Он не сразу понял, что зазвонил будильник, уже проснувшись, он несколько минут лежал, ничего не соображая, а уши как будто отдельно от него слушали агрессивный будильный звон, который никак не прекращался. Он менее всего ожидал сейчас услышать будильник, и то, что он зазвенел, казалось каким-то нелепым недоразумением, которое именно из-за своей вопиющей нелепости должно скоро разрешиться. Собственно, все во сне было вполне буднично, но находиться среди людей и не чувствовать обычного напряжения — это был уже праздник, потому-то и трудно было поверить, что на свете есть какие-то будильники. И до него не сразу дошло, что надо положить конец этому пронзительному тарахтенью, и он не сразу начал хлопать по будильнику, чтобы нащупать пипочку, которую нужно нажать, чтобы унять будильник. Он нажал ее с тем ощущением, как будто слегка придавил жирную помойную муху — слегка, как раз настолько, чтобы вывести ее из строя и вместе с тем не оставить на пальцах ее кишок. Враз стало тихо. Он не мог встать сразу, как только просыпался, ему надо было немного полежать, и теперь он только тщательнее подоткнул одеяло под плечи, которые уже успели озябнуть за то время, пока он возился с будильником.
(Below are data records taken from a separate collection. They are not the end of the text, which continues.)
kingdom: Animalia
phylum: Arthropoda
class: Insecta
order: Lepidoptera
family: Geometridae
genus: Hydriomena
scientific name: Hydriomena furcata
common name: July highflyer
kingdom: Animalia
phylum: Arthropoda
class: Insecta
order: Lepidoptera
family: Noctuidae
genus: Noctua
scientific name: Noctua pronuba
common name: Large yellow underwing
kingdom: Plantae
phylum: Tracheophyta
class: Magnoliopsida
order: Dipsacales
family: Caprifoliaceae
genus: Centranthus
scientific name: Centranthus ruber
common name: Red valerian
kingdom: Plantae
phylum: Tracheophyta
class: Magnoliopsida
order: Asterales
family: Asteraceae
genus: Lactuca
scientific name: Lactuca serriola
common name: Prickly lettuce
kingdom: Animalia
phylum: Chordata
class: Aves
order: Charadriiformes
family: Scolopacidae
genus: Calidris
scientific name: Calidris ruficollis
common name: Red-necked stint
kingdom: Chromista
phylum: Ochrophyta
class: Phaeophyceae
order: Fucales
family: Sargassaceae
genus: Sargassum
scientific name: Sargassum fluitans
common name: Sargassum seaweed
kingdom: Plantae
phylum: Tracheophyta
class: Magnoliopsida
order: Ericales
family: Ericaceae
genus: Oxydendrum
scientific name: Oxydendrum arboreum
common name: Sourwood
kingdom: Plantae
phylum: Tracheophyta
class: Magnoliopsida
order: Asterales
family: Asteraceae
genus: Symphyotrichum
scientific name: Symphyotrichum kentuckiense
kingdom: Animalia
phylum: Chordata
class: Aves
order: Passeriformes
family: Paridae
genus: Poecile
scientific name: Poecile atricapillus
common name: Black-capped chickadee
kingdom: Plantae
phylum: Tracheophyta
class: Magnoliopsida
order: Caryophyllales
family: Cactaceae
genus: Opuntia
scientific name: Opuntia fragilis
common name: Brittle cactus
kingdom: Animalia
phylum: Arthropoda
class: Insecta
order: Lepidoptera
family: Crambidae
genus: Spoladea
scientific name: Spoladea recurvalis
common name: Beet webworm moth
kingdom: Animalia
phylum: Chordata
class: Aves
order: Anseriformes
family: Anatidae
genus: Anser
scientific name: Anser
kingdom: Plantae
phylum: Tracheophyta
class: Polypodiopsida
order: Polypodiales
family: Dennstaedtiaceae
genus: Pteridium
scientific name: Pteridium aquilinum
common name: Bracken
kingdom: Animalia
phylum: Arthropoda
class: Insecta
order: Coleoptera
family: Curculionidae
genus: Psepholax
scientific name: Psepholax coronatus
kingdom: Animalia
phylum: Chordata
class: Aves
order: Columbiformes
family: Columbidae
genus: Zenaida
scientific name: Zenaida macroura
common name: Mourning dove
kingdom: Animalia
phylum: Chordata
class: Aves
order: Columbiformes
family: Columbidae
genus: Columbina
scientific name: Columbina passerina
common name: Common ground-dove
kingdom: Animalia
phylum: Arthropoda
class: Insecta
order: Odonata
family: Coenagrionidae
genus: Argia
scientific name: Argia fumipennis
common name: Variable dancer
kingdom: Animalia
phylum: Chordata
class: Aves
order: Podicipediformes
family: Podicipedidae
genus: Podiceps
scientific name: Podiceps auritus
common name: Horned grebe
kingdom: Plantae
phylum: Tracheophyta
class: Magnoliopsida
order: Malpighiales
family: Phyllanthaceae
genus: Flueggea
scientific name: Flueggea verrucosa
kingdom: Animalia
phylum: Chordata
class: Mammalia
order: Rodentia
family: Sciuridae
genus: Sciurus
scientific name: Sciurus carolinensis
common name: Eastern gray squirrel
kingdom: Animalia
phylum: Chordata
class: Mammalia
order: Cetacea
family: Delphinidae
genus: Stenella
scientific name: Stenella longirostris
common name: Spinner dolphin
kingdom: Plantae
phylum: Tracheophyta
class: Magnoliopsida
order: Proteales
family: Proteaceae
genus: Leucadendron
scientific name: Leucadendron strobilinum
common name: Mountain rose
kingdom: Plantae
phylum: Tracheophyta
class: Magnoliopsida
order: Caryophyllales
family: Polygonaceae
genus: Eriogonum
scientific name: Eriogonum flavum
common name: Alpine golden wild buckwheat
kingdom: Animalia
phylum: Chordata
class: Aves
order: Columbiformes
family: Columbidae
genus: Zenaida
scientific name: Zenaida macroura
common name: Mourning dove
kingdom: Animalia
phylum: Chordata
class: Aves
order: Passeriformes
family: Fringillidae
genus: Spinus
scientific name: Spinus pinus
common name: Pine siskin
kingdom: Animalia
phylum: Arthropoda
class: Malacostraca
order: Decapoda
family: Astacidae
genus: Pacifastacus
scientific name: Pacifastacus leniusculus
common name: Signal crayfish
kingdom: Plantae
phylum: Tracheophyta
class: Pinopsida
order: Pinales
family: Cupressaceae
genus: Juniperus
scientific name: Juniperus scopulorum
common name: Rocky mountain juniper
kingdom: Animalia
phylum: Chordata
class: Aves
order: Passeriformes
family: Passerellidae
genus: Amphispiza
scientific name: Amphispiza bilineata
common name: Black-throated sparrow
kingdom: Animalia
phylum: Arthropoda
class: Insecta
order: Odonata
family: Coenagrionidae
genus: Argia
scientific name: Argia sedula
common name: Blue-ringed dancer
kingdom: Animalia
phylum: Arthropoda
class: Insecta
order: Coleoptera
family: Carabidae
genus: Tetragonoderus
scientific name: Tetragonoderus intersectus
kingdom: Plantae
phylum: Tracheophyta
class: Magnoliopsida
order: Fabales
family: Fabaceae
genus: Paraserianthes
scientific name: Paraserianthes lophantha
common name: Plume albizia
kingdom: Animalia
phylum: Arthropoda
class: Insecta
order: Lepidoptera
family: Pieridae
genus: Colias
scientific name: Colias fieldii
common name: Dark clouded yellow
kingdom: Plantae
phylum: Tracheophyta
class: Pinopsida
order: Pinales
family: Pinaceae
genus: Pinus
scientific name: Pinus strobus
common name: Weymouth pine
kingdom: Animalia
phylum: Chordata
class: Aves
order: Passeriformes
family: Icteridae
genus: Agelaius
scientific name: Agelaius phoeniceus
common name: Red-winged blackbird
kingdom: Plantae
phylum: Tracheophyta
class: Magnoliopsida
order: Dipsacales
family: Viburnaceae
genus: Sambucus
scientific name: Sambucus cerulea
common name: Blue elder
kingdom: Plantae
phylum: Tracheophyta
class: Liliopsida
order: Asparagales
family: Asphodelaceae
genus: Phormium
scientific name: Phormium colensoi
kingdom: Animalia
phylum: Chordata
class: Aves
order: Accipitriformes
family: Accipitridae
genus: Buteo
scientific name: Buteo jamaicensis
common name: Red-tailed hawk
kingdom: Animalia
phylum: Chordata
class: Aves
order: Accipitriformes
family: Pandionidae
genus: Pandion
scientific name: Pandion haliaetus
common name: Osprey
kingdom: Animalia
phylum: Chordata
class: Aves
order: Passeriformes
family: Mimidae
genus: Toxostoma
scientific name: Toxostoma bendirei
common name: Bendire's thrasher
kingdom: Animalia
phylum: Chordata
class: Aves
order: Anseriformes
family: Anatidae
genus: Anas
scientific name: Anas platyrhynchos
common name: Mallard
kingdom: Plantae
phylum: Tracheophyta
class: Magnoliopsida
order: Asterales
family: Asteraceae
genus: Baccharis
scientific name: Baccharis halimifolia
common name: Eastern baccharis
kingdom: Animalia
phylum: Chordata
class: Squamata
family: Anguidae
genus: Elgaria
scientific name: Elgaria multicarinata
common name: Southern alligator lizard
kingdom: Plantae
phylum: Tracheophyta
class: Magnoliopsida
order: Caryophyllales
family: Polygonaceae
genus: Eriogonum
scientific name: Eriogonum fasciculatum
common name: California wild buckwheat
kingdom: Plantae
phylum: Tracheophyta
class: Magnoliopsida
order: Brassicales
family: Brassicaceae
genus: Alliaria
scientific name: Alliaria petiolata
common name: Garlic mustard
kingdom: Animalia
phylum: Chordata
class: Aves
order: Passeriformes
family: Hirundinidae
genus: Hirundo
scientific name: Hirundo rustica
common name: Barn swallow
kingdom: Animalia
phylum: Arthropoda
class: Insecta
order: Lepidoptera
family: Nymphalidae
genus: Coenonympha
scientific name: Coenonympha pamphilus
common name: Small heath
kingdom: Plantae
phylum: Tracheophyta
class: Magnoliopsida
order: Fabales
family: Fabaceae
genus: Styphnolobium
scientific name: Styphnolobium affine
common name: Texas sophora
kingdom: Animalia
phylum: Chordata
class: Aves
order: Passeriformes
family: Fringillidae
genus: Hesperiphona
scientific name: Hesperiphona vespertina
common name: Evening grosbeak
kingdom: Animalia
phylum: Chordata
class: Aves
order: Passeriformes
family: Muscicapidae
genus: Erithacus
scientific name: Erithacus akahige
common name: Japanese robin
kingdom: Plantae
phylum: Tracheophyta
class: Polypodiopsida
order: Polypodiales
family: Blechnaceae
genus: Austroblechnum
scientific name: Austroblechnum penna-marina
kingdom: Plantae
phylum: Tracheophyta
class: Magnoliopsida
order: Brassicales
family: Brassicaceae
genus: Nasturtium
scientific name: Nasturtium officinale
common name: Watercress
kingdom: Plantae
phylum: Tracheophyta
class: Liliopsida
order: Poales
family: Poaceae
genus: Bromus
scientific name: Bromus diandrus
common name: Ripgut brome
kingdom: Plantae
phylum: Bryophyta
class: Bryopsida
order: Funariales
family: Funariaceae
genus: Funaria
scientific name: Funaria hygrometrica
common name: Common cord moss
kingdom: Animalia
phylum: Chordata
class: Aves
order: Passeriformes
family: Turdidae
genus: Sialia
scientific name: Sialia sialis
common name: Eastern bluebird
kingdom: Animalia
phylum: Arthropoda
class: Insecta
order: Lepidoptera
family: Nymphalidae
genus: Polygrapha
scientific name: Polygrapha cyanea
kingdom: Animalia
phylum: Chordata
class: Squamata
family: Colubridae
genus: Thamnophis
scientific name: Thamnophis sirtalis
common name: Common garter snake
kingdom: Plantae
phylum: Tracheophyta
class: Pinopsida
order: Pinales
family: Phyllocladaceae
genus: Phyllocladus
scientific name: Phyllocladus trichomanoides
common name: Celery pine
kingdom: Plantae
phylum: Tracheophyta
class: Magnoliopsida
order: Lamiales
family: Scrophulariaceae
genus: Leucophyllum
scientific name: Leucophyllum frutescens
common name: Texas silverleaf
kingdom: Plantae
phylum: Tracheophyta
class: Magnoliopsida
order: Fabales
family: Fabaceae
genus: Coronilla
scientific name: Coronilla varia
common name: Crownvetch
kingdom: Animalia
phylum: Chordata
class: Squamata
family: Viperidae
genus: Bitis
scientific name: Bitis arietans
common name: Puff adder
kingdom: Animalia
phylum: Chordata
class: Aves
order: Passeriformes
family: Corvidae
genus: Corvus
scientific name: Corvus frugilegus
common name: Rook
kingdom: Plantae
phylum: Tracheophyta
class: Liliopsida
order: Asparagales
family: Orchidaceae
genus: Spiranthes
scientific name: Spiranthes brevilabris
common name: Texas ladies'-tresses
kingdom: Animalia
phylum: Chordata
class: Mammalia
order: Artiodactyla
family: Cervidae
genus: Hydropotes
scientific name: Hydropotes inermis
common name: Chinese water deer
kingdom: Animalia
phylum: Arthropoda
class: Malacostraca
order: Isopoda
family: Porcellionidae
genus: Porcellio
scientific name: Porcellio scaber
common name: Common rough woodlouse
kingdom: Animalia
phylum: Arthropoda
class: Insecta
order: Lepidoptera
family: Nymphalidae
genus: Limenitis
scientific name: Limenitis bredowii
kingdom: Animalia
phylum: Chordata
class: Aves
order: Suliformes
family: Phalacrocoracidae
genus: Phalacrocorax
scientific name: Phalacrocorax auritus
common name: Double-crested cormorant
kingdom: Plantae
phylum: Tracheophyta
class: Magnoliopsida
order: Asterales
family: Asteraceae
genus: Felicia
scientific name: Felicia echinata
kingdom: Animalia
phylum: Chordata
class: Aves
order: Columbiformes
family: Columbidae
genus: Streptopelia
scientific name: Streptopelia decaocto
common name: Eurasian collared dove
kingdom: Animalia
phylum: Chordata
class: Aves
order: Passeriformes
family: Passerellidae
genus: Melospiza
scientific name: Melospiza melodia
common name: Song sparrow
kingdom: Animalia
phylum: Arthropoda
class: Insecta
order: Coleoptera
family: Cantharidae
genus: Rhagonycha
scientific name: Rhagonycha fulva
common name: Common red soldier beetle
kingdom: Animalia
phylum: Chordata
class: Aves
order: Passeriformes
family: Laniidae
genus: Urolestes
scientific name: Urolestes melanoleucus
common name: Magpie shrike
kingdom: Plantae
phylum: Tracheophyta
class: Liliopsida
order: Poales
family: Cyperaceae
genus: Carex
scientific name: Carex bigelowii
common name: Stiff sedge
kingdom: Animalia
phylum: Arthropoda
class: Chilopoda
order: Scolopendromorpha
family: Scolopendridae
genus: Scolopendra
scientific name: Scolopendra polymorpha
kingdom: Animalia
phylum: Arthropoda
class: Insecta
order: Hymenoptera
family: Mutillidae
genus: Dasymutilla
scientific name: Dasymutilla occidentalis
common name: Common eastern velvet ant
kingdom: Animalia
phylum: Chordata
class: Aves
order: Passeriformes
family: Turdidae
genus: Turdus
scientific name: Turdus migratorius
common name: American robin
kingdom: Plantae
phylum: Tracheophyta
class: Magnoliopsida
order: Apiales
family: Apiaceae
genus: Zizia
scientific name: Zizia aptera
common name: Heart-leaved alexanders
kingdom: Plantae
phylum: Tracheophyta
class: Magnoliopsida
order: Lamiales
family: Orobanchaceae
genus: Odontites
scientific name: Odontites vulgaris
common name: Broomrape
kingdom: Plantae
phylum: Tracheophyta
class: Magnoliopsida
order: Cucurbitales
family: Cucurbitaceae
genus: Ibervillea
Он лежал без движения, с широко раскрытыми глазами (из-за этого в них сильно рябило) и слушал писк в ушах, что-то похожее бывает, когда включаешь телевизор — такой же монотонный и лишенный всякой эмоциональной окраски писк, ничего общего не имеющий с жалобным писком комара, — еще в ушах стоял шум, напоминающий шум леса, и было много других шумов, гудений и писков, которые сливались в единый хор. Этот хор будет звучать в его ушах целый день, но он обычно переставал его замечать, как только вставал и шлепал в туалет, — так, включая магнитофон, слышишь шипение, но потом, когда начинает играть музыка, уже не обращаешь на него внимания.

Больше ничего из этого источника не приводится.